Both men are rough and ragged. They wear un-matching, dirty and worn clothes. Neither look clean or well kept. They look early to mid-twenties of age.
When introducing a character for the first time you should put the age range in parenthesis. So... DALE (20's). Also in the second paragraph you tell us the same thing three times. They are rough and ragged is enough.
DALE is pale, dark-eyed and carrying a terrible cold. Most likely a fever.
Just a little too much voice for me. I'll be the last to pick on flowery prose in an intro, I just feel that the 'most likely a fever' thing doesn't work. It can be a good tool for connecting with the reader. However it has to be done perfectly. Others here will tell you not to use it at all and that is good advice if you don't know how to use it properly.
He is equipped with an old SEMI-AUTO RIFLE; wooden and sentimental.
The above is an example that would fly with me. Sentimental is an unfilmable some will scream... but I don't believe it is an unfilmable. It just takes a bit of imagination. Sentimental says a lot without saying much at all.
LUKE harbours a SCOPED BOLT ACTION rifle; hunter’s choice.
Harbours is a poor choice of word. From now on I will just make basic notes rather than going through your whole script and correcting everything.

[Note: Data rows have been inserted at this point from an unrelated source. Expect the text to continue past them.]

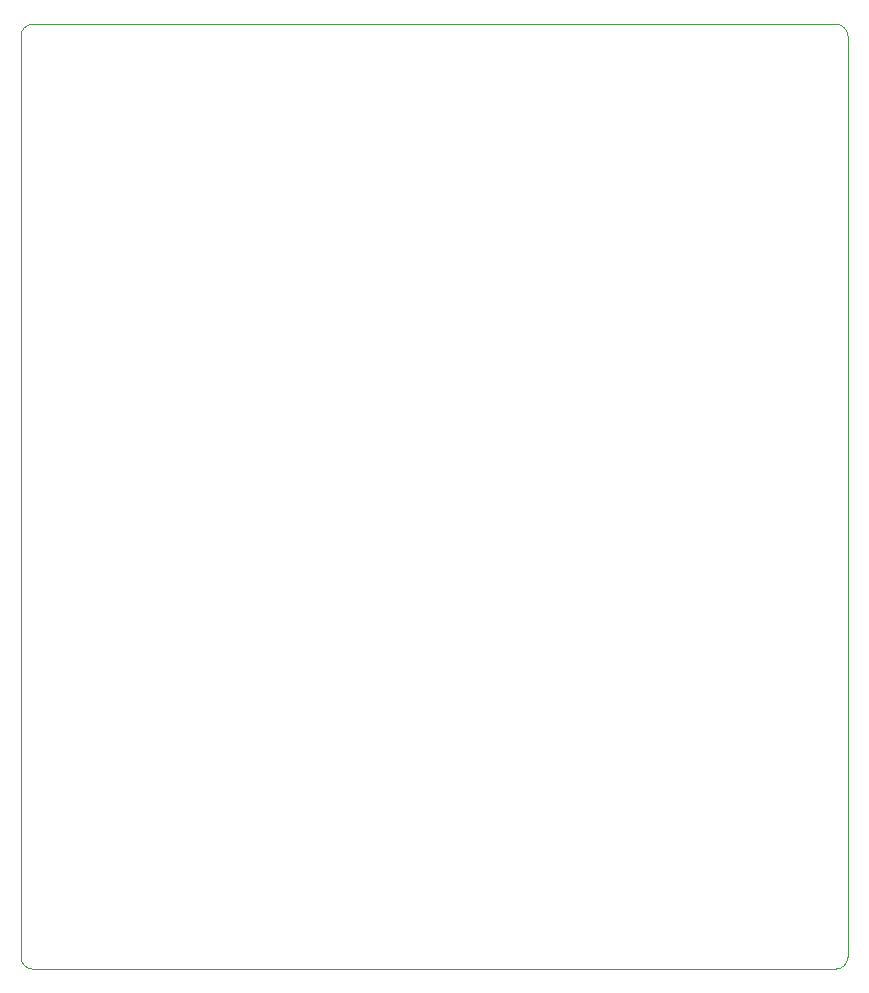
<source format=gbr>
G04 #@! TF.GenerationSoftware,KiCad,Pcbnew,5.1.5+dfsg1-2build2*
G04 #@! TF.CreationDate,2021-09-26T16:39:44+00:00*
G04 #@! TF.ProjectId,NeptuneToolboard,54726953-7465-4705-946f-6f6c626f6172,rev?*
G04 #@! TF.SameCoordinates,Original*
G04 #@! TF.FileFunction,Profile,NP*
%FSLAX46Y46*%
G04 Gerber Fmt 4.6, Leading zero omitted, Abs format (unit mm)*
G04 Created by KiCad (PCBNEW 5.1.5+dfsg1-2build2) date 2021-09-26 16:39:44*
%MOMM*%
%LPD*%
G04 APERTURE LIST*
G04 #@! TA.AperFunction,Profile*
%ADD10C,0.050000*%
G04 #@! TD*
G04 APERTURE END LIST*
D10*
X140500000Y-132000000D02*
G75*
G02X139500000Y-131000000I0J1000000D01*
G01*
X209500000Y-131000000D02*
G75*
G02X208500000Y-132000000I-1000000J0D01*
G01*
X208500000Y-52000000D02*
G75*
G02X209500000Y-53000000I0J-1000000D01*
G01*
X139500000Y-53000000D02*
G75*
G02X140500000Y-52000000I1000000J0D01*
G01*
X140500000Y-52000000D02*
X208500000Y-52000000D01*
X139500000Y-131000000D02*
X139500000Y-53000000D01*
X208500000Y-132000000D02*
X140500000Y-132000000D01*
X209500000Y-53000000D02*
X209500000Y-131000000D01*
M02*

</source>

You are overly writing everything. You go through each movement, he turns this way, then turns that way, scratches his nose, scratches his butt... lol. You get the idea. Describe what is happening as succinctly as you can. Often you start new action blocks and write a lot more which could have been dealt with in fewer words in just one block.
Also try to avoid writing things like he starts to do this or that. Instead have him doing those things right now. So instead of he starts to run, you would write, he runs.
Pages 5 and 6 you get into a nice flow although the other sniper could be explained better.
OK, well the story has no real ending. Two guys try to make it across an open area covered by a sniper. One of them is killed the other guy then takes out the sniper by page 5. After that we have 4 or so pages of he burying his friend. I don't know what the significance of the wedding rings is?
It's not bad, I just feel that it could do with more story. You should also read lots on screenplay structure and format.